The law cannot function properly without an intense grounding in empirical reality. Through dozens of books, scholarly articles, speeches, opinion pieces, and legislative testimonies, Professor Robin Fretwell Wilson keeps returning to this bedrock principle.
Professor Wilson’s scholarship focuses on health law and family law. She has touched on a wide variety of topics over the years, including: children at risk of sexual abuse, informed consent for medical training procedures, nano-sized cosmetics and sunscreens, and most recently, the need for broad religious exceptions to same-sex marriage laws, and the problems caused by rules allowing religious norms to govern marriage and divorce.
Her initial academic efforts were focused on the impact of incest and abuse and how to best help those at risk. In The Cradle of Abuse: Evaluating the Danger Posed by a Sexually Predatory Parent to a Victim’s Siblings, (51 Emory Law Journal 241, 2002), Professor Wilson delved deeply into statistics to show that it is better to remove the perpetrator of incest from a home rather than the victim, because the victim’s siblings have high risk of being victimized. This insight is intuitive, but without the empirical data, judges, too often, were leaving prospective victims with sexual predators.
In Nanotechnology: The Challenge of Regulating Known Unknowns, (34 Journal of Law, Medicine, & Ethics 704, 2006), Professor Wilson turned her analytical lens on the growing field of nanotechnology and cosmetics. Traditionally, the FDA has not regulated this market because the skin was believed to be an impermeable barrier to harmful substances contained in makeup and skincare products. An exploration of the science behind the new generation of cosmetics demonstrated that nanotech compounds penetrated the epidermis and lower layers of the skin, thus introducing foreign bodies directly into a user’s system. In April 2012 in response to the work of Professor Wilson and other scholars, the FDA issued draft guidance addressing these issues for the first time.
Autonomy Suspended: Using Female Patients to Teach Intimate Exams Without Their Knowledge or Consent, (8 Journal of Health Care Law & Policy 240, 2005) generated a large and still growing legislative response to an often common feature of medical students’ education. The conventional method for teaching students how to conduct a gynecological exam was to practice on women under anesthesia. These women were commonly unaware of this practice and rarely had given specific consent. The defenders of this teaching tool argue this hands-on experience is critical for new doctors, and requesting consent would cause a drastic decrease in these opportunities. Through a close look at surveys and statistics of consent given in similar contexts, Professor Wilson showed that in fact most people would give consent if asked. Today five states have enacted statutes to require informed consent from patients before performing pelvic examinations for medical or training purposes.

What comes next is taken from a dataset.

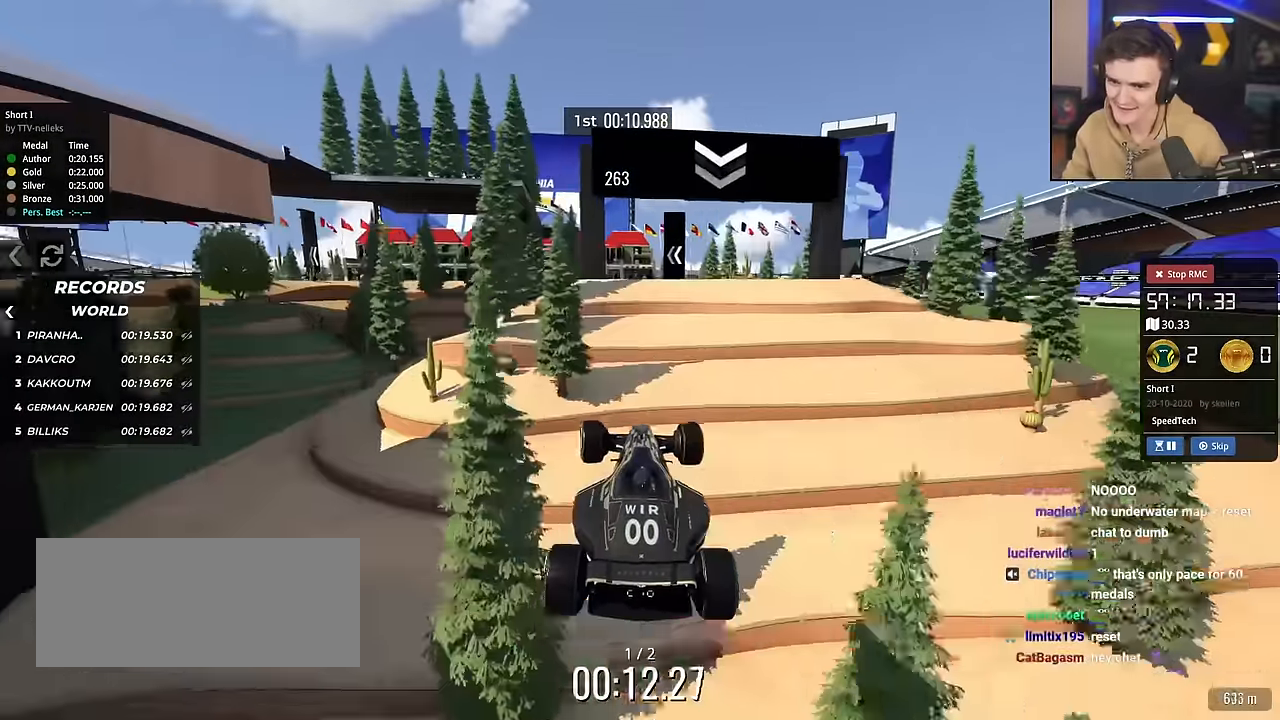
{"keys": ["up"], "events": [[217, "left", "up"]]}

In Virginia, Professor Wilson, together with a team of Washington and Lee students provided legislative testimony resulting in Virginia’s law requiring specific consent before performing intimate exams for teaching purposes. Most recently Hawaii also enacted a measure after hearing testimony from both Professor Wilson and recent W&L graduate Anthony Kreis.
Professor Wilson’s latest work addresses the intersection of religion and family law, in two different contexts. As same-sex marriage is legalized in a growing number of jurisdictions, a common concern of religious objectors who believe in traditional heterosexual marriage is they will be forced to facilitate marriages in violation of their religious belief — or face severe civil penalties. While every proposed same-sex marriage bill has contained an exception for clergy, Professor Wilson, together with two groups of religious liberty scholars around the country, has argued for broader exemptions that include religiously affiliated non-profit institutions, small businesses and even government employees such as county clerks.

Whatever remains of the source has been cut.